Future research should examine MCO in cross-racial clinical supervision in the context of longitudinal, dyadic studies that better capture the complexity of clinical supervision. This remains a limitation from past research, owing at least in part to the logistical difficulties of recruiting and retaining supervisory dyads (and, even more so, client–supervisee–supervisor triads) to study at all, much less over time. Developing the infrastructure to do so is difficult but would address a substantial need in this area of research. It will also be important for future research to examine how MCO in supervision may function differently based on supervisees’ or supervisors’ intersectional identities, different types of dyads (e.g., BIPOC supervisees with BIPOC supervisors, White supervisees with BIPOC supervisors, White supervisees with White supervisors). Given the importance of supervision to the practice of psychotherapy and the assumption that supervision influences supervisees’ psychotherapy, future research should also examine MCO in the triadic context, studying clients, supervisees, and supervisors over time.
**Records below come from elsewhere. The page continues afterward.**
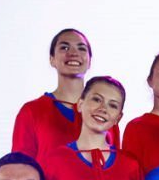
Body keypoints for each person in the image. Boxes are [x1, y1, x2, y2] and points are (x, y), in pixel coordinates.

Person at [12, 29, 121, 158]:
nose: (74, 53)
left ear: (90, 61)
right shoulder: (32, 111)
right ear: (52, 59)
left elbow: (115, 163)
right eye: (64, 47)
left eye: (81, 48)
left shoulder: (106, 112)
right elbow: (20, 165)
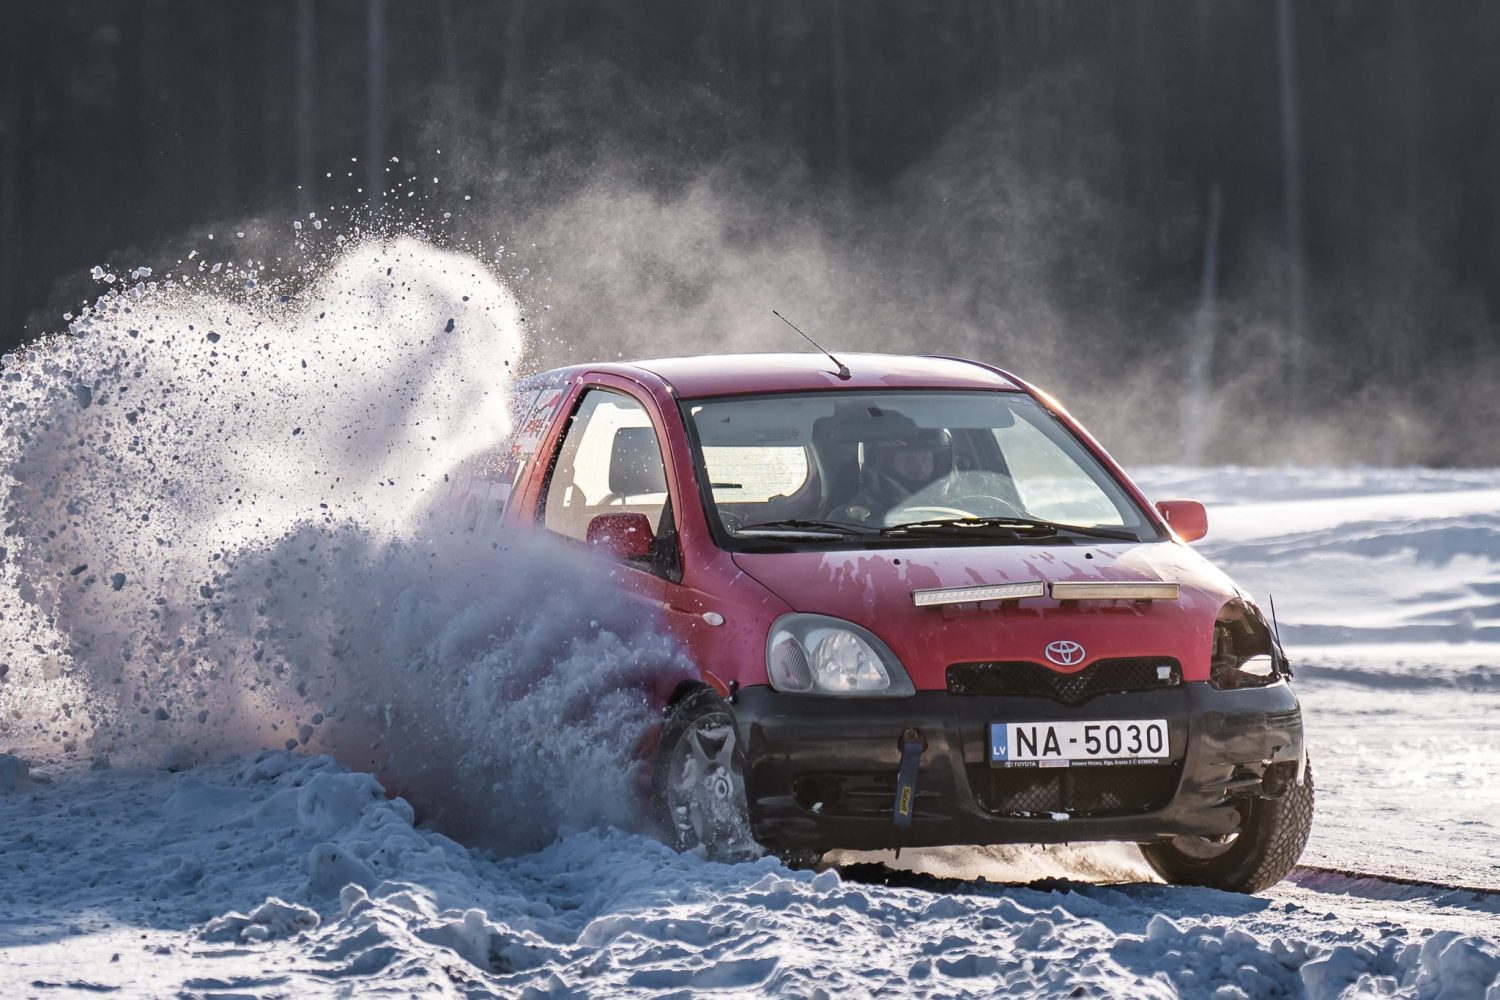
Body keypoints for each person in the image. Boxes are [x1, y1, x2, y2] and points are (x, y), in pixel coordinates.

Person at [832, 429, 957, 524]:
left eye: (926, 459)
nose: (919, 466)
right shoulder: (848, 521)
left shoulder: (960, 513)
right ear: (884, 464)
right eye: (907, 459)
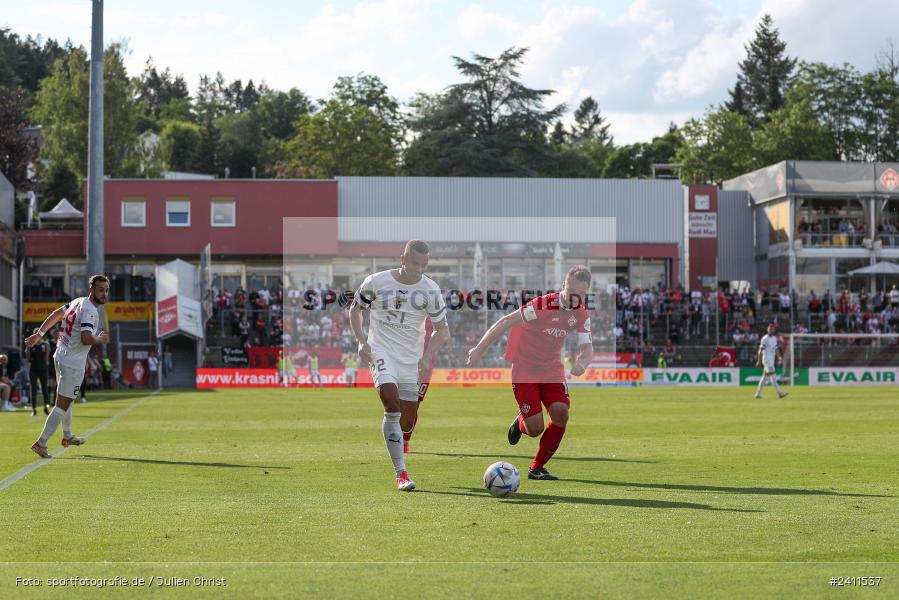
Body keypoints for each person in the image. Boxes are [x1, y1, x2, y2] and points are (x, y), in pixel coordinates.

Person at [467, 266, 594, 481]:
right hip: (525, 368)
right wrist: (479, 349)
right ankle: (521, 421)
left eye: (581, 294)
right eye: (571, 290)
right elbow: (505, 321)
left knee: (561, 413)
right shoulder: (543, 305)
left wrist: (582, 363)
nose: (575, 297)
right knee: (535, 428)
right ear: (564, 285)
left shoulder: (581, 313)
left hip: (551, 369)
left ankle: (537, 468)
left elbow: (587, 347)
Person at [349, 240, 450, 491]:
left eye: (424, 264)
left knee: (407, 419)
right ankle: (401, 474)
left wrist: (427, 355)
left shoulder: (430, 289)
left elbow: (442, 330)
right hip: (381, 350)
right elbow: (355, 310)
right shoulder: (376, 281)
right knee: (391, 405)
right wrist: (361, 342)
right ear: (403, 259)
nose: (419, 269)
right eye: (415, 263)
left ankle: (401, 440)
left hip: (410, 358)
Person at [25, 274, 111, 458]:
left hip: (60, 356)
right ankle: (41, 443)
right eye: (101, 290)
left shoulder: (78, 301)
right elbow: (86, 338)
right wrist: (101, 339)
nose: (104, 294)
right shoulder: (90, 311)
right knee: (61, 405)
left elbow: (57, 314)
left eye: (106, 290)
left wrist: (40, 334)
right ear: (92, 290)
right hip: (72, 364)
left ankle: (67, 436)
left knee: (66, 399)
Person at [402, 317, 435, 455]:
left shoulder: (433, 307)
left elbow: (442, 332)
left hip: (424, 362)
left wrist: (427, 356)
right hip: (403, 358)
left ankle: (404, 441)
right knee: (397, 402)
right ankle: (397, 438)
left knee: (414, 404)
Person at [755, 323, 788, 400]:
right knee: (773, 376)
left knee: (765, 377)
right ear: (767, 330)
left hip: (771, 360)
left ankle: (758, 393)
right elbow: (760, 351)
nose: (771, 330)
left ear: (774, 330)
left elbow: (776, 349)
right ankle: (780, 393)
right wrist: (759, 361)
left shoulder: (774, 338)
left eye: (772, 329)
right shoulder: (764, 339)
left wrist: (779, 357)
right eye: (769, 329)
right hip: (766, 360)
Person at [27, 333, 52, 416]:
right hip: (33, 369)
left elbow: (47, 358)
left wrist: (46, 368)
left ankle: (46, 407)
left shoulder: (45, 344)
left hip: (43, 369)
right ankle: (34, 409)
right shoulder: (30, 345)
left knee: (45, 388)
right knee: (33, 388)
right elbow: (28, 357)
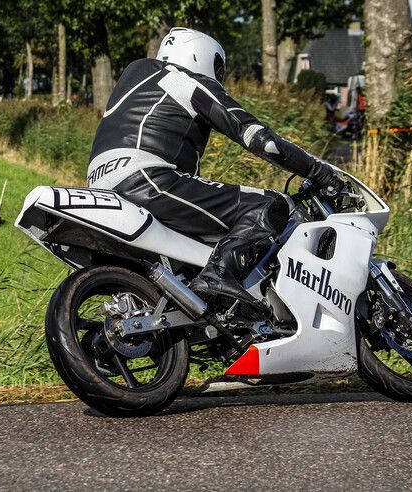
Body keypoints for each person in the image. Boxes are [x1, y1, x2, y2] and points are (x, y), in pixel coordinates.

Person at [86, 28, 342, 306]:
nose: (219, 77)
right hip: (147, 178)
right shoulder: (185, 80)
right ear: (202, 55)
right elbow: (260, 139)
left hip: (101, 183)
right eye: (219, 68)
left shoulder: (136, 78)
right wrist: (319, 171)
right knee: (271, 204)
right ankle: (218, 276)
Finally, future research should examine more complex relationships between MCO and supervision processes and outcomes; for example, it is possible that more complex mediational or moderated relationships exist.
In conclusion, our results suggest that greater cultural humility and cultural comfort on the part of White supervisors is related to a better supervisory working alliance and greater satisfaction with supervision for BIPOC trainees, and that White supervisors’ cultural humility is also positively related to BIPOC supervisees’ willingness to disclose difficult supervision issues. Our results add to the growing literature demonstrating the importance of MCO. It is evident in clinical training and practice, fostering cultural humility and cultural comfort are key to culturally-responsive care.